*** Block opens ***

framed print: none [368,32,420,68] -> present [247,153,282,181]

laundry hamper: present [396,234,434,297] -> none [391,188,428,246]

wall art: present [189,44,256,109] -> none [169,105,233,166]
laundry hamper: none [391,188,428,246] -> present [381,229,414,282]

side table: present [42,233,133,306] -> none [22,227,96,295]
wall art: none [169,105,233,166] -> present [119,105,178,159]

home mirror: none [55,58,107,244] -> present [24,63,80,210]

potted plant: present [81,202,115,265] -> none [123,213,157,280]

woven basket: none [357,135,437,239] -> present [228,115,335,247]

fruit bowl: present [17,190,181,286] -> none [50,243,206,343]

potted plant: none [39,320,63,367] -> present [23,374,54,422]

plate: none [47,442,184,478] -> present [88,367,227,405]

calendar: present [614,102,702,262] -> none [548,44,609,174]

*** Block closes ***

EXERCISE GOAL. Nothing but the lines from the one holding "home mirror: none" through the end of the listing above should appear, each exactly as given.

RESULT.
home mirror: none [55,58,107,244] -> present [24,63,80,210]

potted plant: present [81,202,115,265] -> none [123,213,157,280]

woven basket: none [357,135,437,239] -> present [228,115,335,247]

fruit bowl: present [17,190,181,286] -> none [50,243,206,343]

potted plant: none [39,320,63,367] -> present [23,374,54,422]

plate: none [47,442,184,478] -> present [88,367,227,405]

calendar: present [614,102,702,262] -> none [548,44,609,174]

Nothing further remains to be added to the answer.